**Work required**
All entries must be returned precisely as they appear.

**Provided entries**
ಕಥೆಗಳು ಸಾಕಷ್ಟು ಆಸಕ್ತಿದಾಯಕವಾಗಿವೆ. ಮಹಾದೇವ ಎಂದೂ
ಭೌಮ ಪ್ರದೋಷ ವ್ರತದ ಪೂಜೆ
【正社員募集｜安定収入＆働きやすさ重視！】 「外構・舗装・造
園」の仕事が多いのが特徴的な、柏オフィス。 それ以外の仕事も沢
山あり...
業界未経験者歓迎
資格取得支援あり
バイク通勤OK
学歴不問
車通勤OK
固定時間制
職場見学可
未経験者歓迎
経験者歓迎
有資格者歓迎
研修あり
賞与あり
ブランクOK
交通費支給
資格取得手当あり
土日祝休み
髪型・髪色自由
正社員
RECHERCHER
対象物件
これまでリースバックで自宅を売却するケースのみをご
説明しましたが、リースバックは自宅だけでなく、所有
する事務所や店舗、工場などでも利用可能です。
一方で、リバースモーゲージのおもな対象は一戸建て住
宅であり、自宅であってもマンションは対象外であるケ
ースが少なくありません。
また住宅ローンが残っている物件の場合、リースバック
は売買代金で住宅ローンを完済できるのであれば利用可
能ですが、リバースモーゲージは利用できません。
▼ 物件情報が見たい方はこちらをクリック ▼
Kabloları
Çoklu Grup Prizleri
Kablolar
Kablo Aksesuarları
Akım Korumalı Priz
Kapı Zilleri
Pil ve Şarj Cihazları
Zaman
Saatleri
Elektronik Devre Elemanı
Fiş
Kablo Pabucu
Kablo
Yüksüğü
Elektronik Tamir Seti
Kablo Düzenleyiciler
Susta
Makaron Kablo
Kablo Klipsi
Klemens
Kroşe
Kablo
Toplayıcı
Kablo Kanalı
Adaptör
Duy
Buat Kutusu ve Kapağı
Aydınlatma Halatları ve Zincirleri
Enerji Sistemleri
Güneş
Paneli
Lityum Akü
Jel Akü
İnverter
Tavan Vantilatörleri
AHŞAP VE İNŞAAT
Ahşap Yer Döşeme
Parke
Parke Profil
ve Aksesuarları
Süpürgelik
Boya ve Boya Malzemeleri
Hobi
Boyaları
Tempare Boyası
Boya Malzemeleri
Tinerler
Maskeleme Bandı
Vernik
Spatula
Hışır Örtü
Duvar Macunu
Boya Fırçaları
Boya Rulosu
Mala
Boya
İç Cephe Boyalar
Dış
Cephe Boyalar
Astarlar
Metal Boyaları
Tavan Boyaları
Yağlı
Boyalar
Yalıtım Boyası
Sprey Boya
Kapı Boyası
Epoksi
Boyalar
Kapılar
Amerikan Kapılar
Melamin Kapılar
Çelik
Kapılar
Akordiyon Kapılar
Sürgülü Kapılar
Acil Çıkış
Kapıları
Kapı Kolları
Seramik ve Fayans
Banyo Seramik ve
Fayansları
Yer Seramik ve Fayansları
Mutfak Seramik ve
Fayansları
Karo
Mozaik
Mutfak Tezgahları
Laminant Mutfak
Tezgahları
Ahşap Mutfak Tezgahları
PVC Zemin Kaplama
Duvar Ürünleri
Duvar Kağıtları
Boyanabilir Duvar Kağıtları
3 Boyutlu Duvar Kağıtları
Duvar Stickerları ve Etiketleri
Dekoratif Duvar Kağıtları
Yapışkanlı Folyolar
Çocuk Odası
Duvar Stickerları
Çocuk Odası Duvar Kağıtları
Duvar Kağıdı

**Solution**
ಕಥೆಗಳು ಸಾಕಷ್ಟು ಆಸಕ್ತಿದಾಯಕವಾಗಿವೆ. ಮಹಾದೇವ ಎಂದೂ
ಭೌಮ ಪ್ರದೋಷ ವ್ರತದ ಪೂಜೆ
【正社員募集｜安定収入＆働きやすさ重視！】 「外構・舗装・造
園」の仕事が多いのが特徴的な、柏オフィス。 それ以外の仕事も沢
山あり...
業界未経験者歓迎
資格取得支援あり
バイク通勤OK
学歴不問
車通勤OK
固定時間制
職場見学可
未経験者歓迎
経験者歓迎
有資格者歓迎
研修あり
賞与あり
ブランクOK
交通費支給
資格取得手当あり
土日祝休み
髪型・髪色自由
正社員
RECHERCHER
対象物件
これまでリースバックで自宅を売却するケースのみをご
説明しましたが、リースバックは自宅だけでなく、所有
する事務所や店舗、工場などでも利用可能です。
一方で、リバースモーゲージのおもな対象は一戸建て住
宅であり、自宅であってもマンションは対象外であるケ
ースが少なくありません。
また住宅ローンが残っている物件の場合、リースバック
は売買代金で住宅ローンを完済できるのであれば利用可
能ですが、リバースモーゲージは利用できません。
▼ 物件情報が見たい方はこちらをクリック ▼
Kabloları
Çoklu Grup Prizleri
Kablolar
Kablo Aksesuarları
Akım Korumalı Priz
Kapı Zilleri
Pil ve Şarj Cihazları
Zaman
Saatleri
Elektronik Devre Elemanı
Fiş
Kablo Pabucu
Kablo
Yüksüğü
Elektronik Tamir Seti
Kablo Düzenleyiciler
Susta
Makaron Kablo
Kablo Klipsi
Klemens
Kroşe
Kablo
Toplayıcı
Kablo Kanalı
Adaptör
Duy
Buat Kutusu ve Kapağı
Aydınlatma Halatları ve Zincirleri
Enerji Sistemleri
Güneş
Paneli
Lityum Akü
Jel Akü
İnverter
Tavan Vantilatörleri
AHŞAP VE İNŞAAT
Ahşap Yer Döşeme
Parke
Parke Profil
ve Aksesuarları
Süpürgelik
Boya ve Boya Malzemeleri
Hobi
Boyaları
Tempare Boyası
Boya Malzemeleri
Tinerler
Maskeleme Bandı
Vernik
Spatula
Hışır Örtü
Duvar Macunu
Boya Fırçaları
Boya Rulosu
Mala
Boya
İç Cephe Boyalar
Dış
Cephe Boyalar
Astarlar
Metal Boyaları
Tavan Boyaları
Yağlı
Boyalar
Yalıtım Boyası
Sprey Boya
Kapı Boyası
Epoksi
Boyalar
Kapılar
Amerikan Kapılar
Melamin Kapılar
Çelik
Kapılar
Akordiyon Kapılar
Sürgülü Kapılar
Acil Çıkış
Kapıları
Kapı Kolları
Seramik ve Fayans
Banyo Seramik ve
Fayansları
Yer Seramik ve Fayansları
Mutfak Seramik ve
Fayansları
Karo
Mozaik
Mutfak Tezgahları
Laminant Mutfak
Tezgahları
Ahşap Mutfak Tezgahları
PVC Zemin Kaplama
Duvar Ürünleri
Duvar Kağıtları
Boyanabilir Duvar Kağıtları
3 Boyutlu Duvar Kağıtları
Duvar Stickerları ve Etiketleri
Dekoratif Duvar Kağıtları
Yapışkanlı Folyolar
Çocuk Odası
Duvar Stickerları
Çocuk Odası Duvar Kağıtları
Duvar Kağıdı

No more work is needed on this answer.